Deferred tax assets and deferred tax liabilities are recognized based on temporary differences between the financial reporting and tax basis of assets and liabilities using statutory rates. A valuation allowance is recorded against deferred tax assets if it is more likely than not that some or all of the deferred tax assets will not be realized. There were no significant income tax provisions or benefits for the three and nine months ended September 30, 2018 and 2017. Due to the uncertainty surrounding the realization of the favorable tax attributes in future tax returns, the Company has recorded a full valuation allowance against the Company’s otherwise recognizable net deferred tax assets.

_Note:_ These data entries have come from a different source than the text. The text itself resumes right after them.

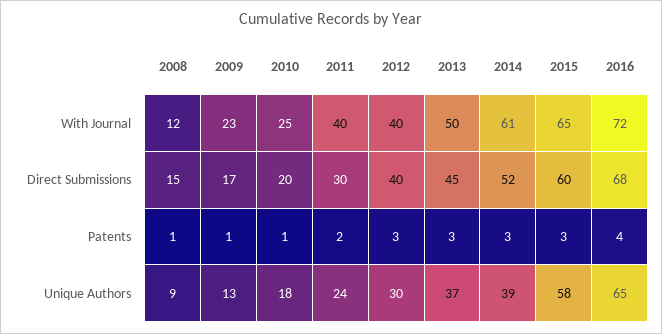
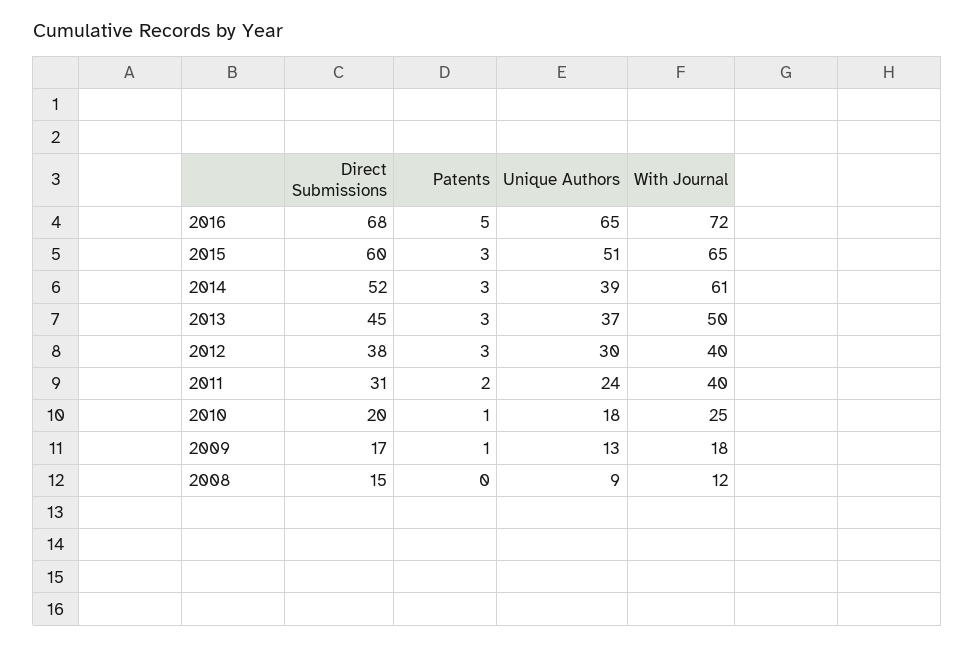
  {
    "2008": {
      "With Journal": 12,
      "Direct Submissions": 15,
-     "Patents": 1,
+     "Patents": 0,
      "Unique Authors": 9
    },
    "2009": {
-     "With Journal": 23,
+     "With Journal": 18,
      "Direct Submissions": 17,
      "Patents": 1,
      "Unique Authors": 13
    },
    "2010": {
      "With Journal": 25,
      "Direct Submissions": 20,
      "Patents": 1,
      "Unique Authors": 18
    },
    "2011": {
      "With Journal": 40,
-     "Direct Submissions": 30,
+     "Direct Submissions": 31,
      "Patents": 2,
      "Unique Authors": 24
    },
    "2012": {
      "With Journal": 40,
-     "Direct Submissions": 40,
+     "Direct Submissions": 38,
      "Patents": 3,
      "Unique Authors": 30
    },
    "2013": {
      "With Journal": 50,
      "Direct Submissions": 45,
      "Patents": 3,
      "Unique Authors": 37
    },
    "2014": {
      "With Journal": 61,
      "Direct Submissions": 52,
      "Patents": 3,
      "Unique Authors": 39
    },
    "2015": {
      "With Journal": 65,
      "Direct Submissions": 60,
      "Patents": 3,
-     "Unique Authors": 58
+     "Unique Authors": 51
    },
    "2016": {
      "With Journal": 72,
      "Direct Submissions": 68,
-     "Patents": 4,
+     "Patents": 5,
      "Unique Authors": 65
    }
  }

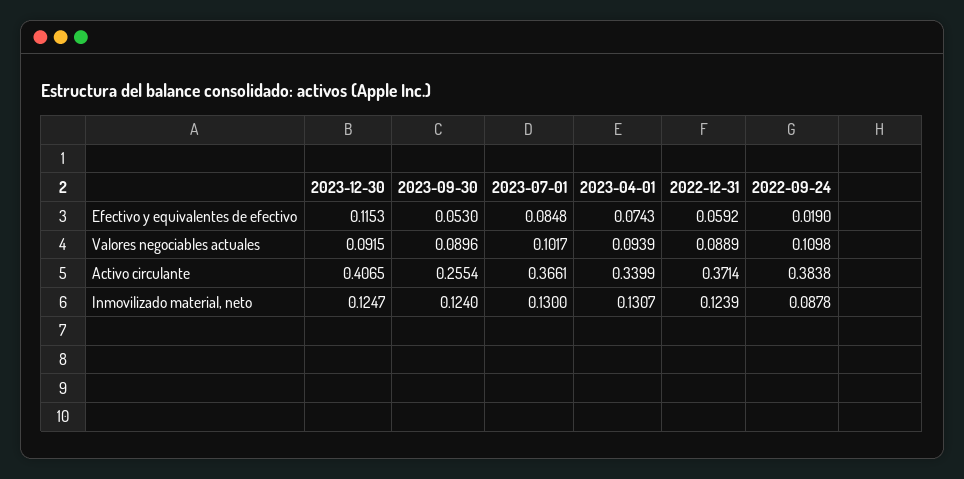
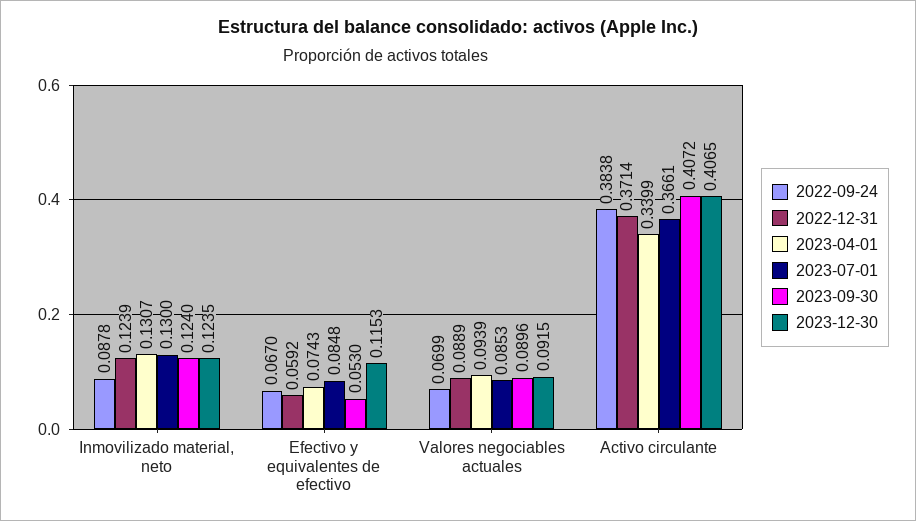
  {
    "2023-12-30": {
      "Efectivo y equivalentes de efectivo": 0.1153,
      "Valores negociables actuales": 0.0915,
      "Activo circulante": 0.4065,
-     "Inmovilizado material, neto": 0.1247
+     "Inmovilizado material, neto": 0.1235
    },
    "2023-09-30": {
      "Efectivo y equivalentes de efectivo": 0.053,
      "Valores negociables actuales": 0.0896,
-     "Activo circulante": 0.2554,
+     "Activo circulante": 0.4072,
      "Inmovilizado material, neto": 0.124
    },
    "2023-07-01": {
      "Efectivo y equivalentes de efectivo": 0.0848,
-     "Valores negociables actuales": 0.1017,
+     "Valores negociables actuales": 0.0853,
      "Activo circulante": 0.3661,
      "Inmovilizado material, neto": 0.13
    },
    "2023-04-01": {
      "Efectivo y equivalentes de efectivo": 0.0743,
      "Valores negociables actuales": 0.0939,
      "Activo circulante": 0.3399,
      "Inmovilizado material, neto": 0.1307
    },
    "2022-12-31": {
      "Efectivo y equivalentes de efectivo": 0.0592,
      "Valores negociables actuales": 0.0889,
      "Activo circulante": 0.3714,
      "Inmovilizado material, neto": 0.1239
    },
    "2022-09-24": {
-     "Efectivo y equivalentes de efectivo": 0.019,
+     "Efectivo y equivalentes de efectivo": 0.067,
-     "Valores negociables actuales": 0.1098,
+     "Valores negociables actuales": 0.0699,
      "Activo circulante": 0.3838,
      "Inmovilizado material, neto": 0.0878
    }
  }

As noted in Note 2, effective January 1, 2018, the Company adopted ASC 606, using the full retrospective transition method. Under this method, the Company has revised its consolidated financial statements for the year ended December 31, 2017, and applicable interim periods within those years, as if ASC 606 had been effective for those periods. The adoption of this guidance did not have a significant impact on the Company’s related tax disclosures.

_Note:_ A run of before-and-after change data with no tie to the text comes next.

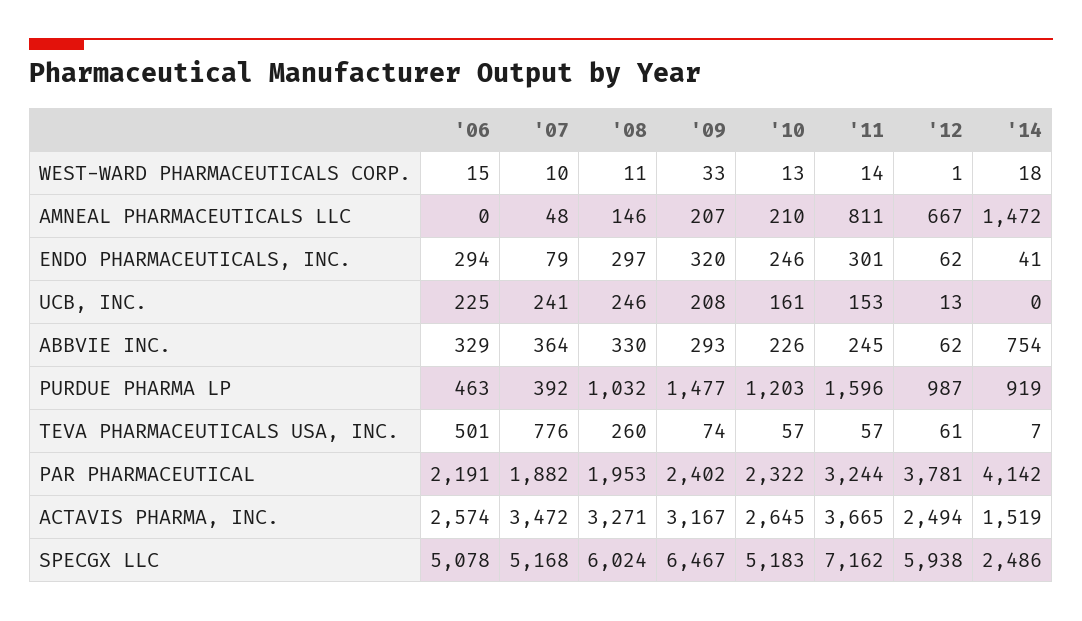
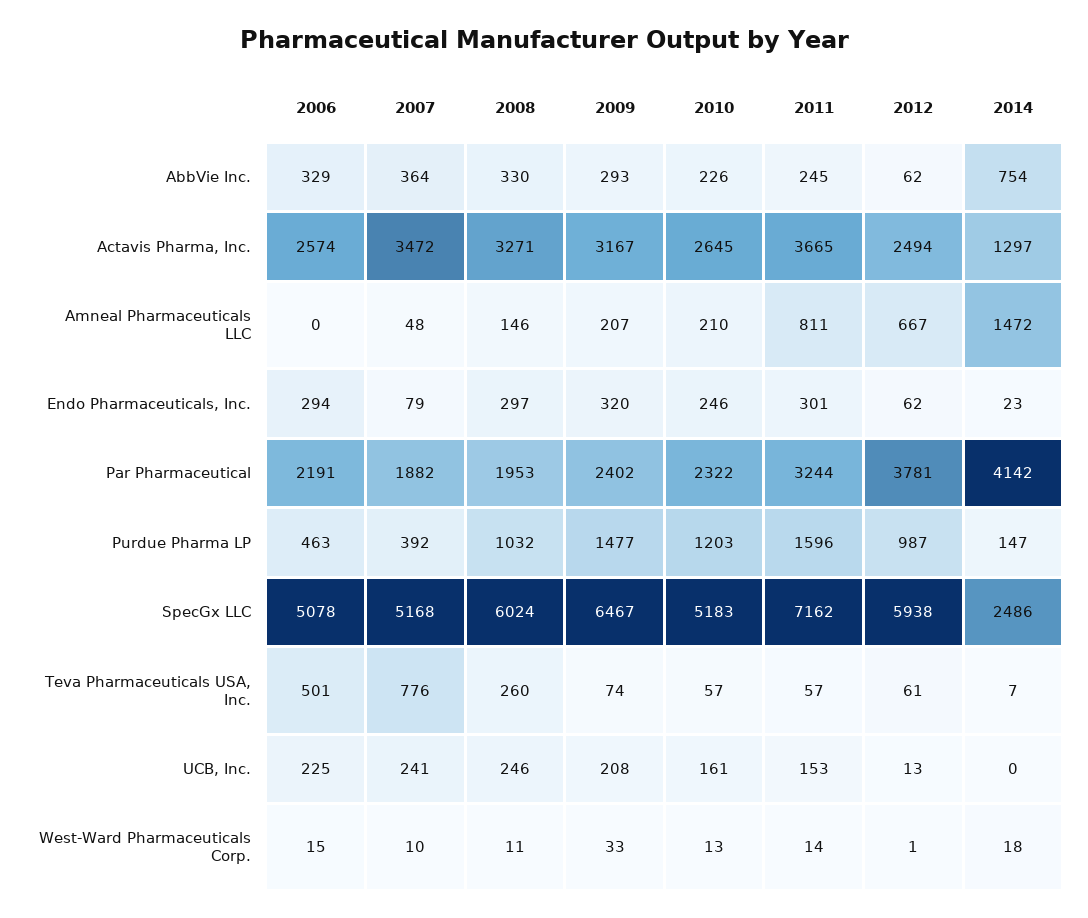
  {
    "'06": {
      "WEST-WARD PHARMACEUTICALS CORP.": 15,
      "AMNEAL PHARMACEUTICALS LLC": 0,
      "ENDO PHARMACEUTICALS, INC.": 294,
      "UCB, INC.": 225,
      "ABBVIE INC.": 329,
      "PURDUE PHARMA LP": 463,
      "TEVA PHARMACEUTICALS USA, INC.": 501,
      "PAR PHARMACEUTICAL": 2191,
      "ACTAVIS PHARMA, INC.": 2574,
      "SPECGX LLC": 5078
    },
    "'07": {
      "WEST-WARD PHARMACEUTICALS CORP.": 10,
      "AMNEAL PHARMACEUTICALS LLC": 48,
      "ENDO PHARMACEUTICALS, INC.": 79,
      "UCB, INC.": 241,
      "ABBVIE INC.": 364,
      "PURDUE PHARMA LP": 392,
      "TEVA PHARMACEUTICALS USA, INC.": 776,
      "PAR PHARMACEUTICAL": 1882,
      "ACTAVIS PHARMA, INC.": 3472,
      "SPECGX LLC": 5168
    },
    "'08": {
      "WEST-WARD PHARMACEUTICALS CORP.": 11,
      "AMNEAL PHARMACEUTICALS LLC": 146,
      "ENDO PHARMACEUTICALS, INC.": 297,
      "UCB, INC.": 246,
      "ABBVIE INC.": 330,
      "PURDUE PHARMA LP": 1032,
      "TEVA PHARMACEUTICALS USA, INC.": 260,
      "PAR PHARMACEUTICAL": 1953,
      "ACTAVIS PHARMA, INC.": 3271,
      "SPECGX LLC": 6024
    },
    "'09": {
      "WEST-WARD PHARMACEUTICALS CORP.": 33,
      "AMNEAL PHARMACEUTICALS LLC": 207,
      "ENDO PHARMACEUTICALS, INC.": 320,
      "UCB, INC.": 208,
      "ABBVIE INC.": 293,
      "PURDUE PHARMA LP": 1477,
      "TEVA PHARMACEUTICALS USA, INC.": 74,
      "PAR PHARMACEUTICAL": 2402,
      "ACTAVIS PHARMA, INC.": 3167,
      "SPECGX LLC": 6467
    },
    "'10": {
      "WEST-WARD PHARMACEUTICALS CORP.": 13,
      "AMNEAL PHARMACEUTICALS LLC": 210,
      "ENDO PHARMACEUTICALS, INC.": 246,
      "UCB, INC.": 161,
      "ABBVIE INC.": 226,
      "PURDUE PHARMA LP": 1203,
      "TEVA PHARMACEUTICALS USA, INC.": 57,
      "PAR PHARMACEUTICAL": 2322,
      "ACTAVIS PHARMA, INC.": 2645,
      "SPECGX LLC": 5183
    },
    "'11": {
      "WEST-WARD PHARMACEUTICALS CORP.": 14,
      "AMNEAL PHARMACEUTICALS LLC": 811,
      "ENDO PHARMACEUTICALS, INC.": 301,
      "UCB, INC.": 153,
      "ABBVIE INC.": 245,
      "PURDUE PHARMA LP": 1596,
      "TEVA PHARMACEUTICALS USA, INC.": 57,
      "PAR PHARMACEUTICAL": 3244,
      "ACTAVIS PHARMA, INC.": 3665,
      "SPECGX LLC": 7162
    },
    "'12": {
      "WEST-WARD PHARMACEUTICALS CORP.": 1,
      "AMNEAL PHARMACEUTICALS LLC": 667,
      "ENDO PHARMACEUTICALS, INC.": 62,
      "UCB, INC.": 13,
      "ABBVIE INC.": 62,
      "PURDUE PHARMA LP": 987,
      "TEVA PHARMACEUTICALS USA, INC.": 61,
      "PAR PHARMACEUTICAL": 3781,
      "ACTAVIS PHARMA, INC.": 2494,
      "SPECGX LLC": 5938
    },
    "'14": {
      "WEST-WARD PHARMACEUTICALS CORP.": 18,
      "AMNEAL PHARMACEUTICALS LLC": 1472,
-     "ENDO PHARMACEUTICALS, INC.": 41,
+     "ENDO PHARMACEUTICALS, INC.": 23,
      "UCB, INC.": 0,
      "ABBVIE INC.": 754,
-     "PURDUE PHARMA LP": 919,
+     "PURDUE PHARMA LP": 147,
      "TEVA PHARMACEUTICALS USA, INC.": 7,
      "PAR PHARMACEUTICAL": 4142,
-     "ACTAVIS PHARMA, INC.": 1519,
+     "ACTAVIS PHARMA, INC.": 1297,
      "SPECGX LLC": 2486
    }
  }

For the year ended December 31, 2017, the Company had taxable income primarily due to timing differences.  The income was fully offset with available net operating losses, NOLs, for regular federal and state tax purposes. The Company did have a tax liability for Alternative Minimum Tax in 2017 of approximately $0.8 million; however, due to tax reform, the amount is fully refundable through 2021, and thus the net result is that the Company generated an income tax receivable of approximately $0.8 million rather than a tax expense for the year ended December 31, 2017. During the second quarter of 2018, the Company paid the $0.8 million tax liability, as such, the Company’s unaudited condensed consolidated balance sheet included a tax receivable of approximately $0.8 million, which is included in other assets, and no tax payable as of September 30, 2018.

The Tax Cuts and Jobs Act, which was signed on December 22, 2017, made significant change in U.S. tax law including a reduction in U.S. corporate tax rate from 35% to 21% for tax years beginning after December 31, 2017. As a result of the enacted law, the Company was required to revalue deferred tax assets and liabilities existing as of December 31, 2017 from the 35% federal rate in effect through the end of 2017, to the new 21% rate. As a result of the change in law, the Company recorded a $43.0 million reduction in the deferred tax asset and corresponding valuation allowance as of December 31, 2017.  

In accordance with SAB 118, the Company has determined that its deferred tax asset value and associated valuation allowance reduction is a provisional amount and a reasonable estimate at December 31, 2017. The final impact may differ from this provisional amount due to, among other things, changes in interpretations and assumptions we have made thus far and the issuance of additional regulatory or other guidance. During the nine months ended September 30, 2018, we did not identify any additional adjustments necessary to the deferred tax asset value and associated valuation allowance recorded at December 31, 2017. We expect to complete the final impact within the measurement period.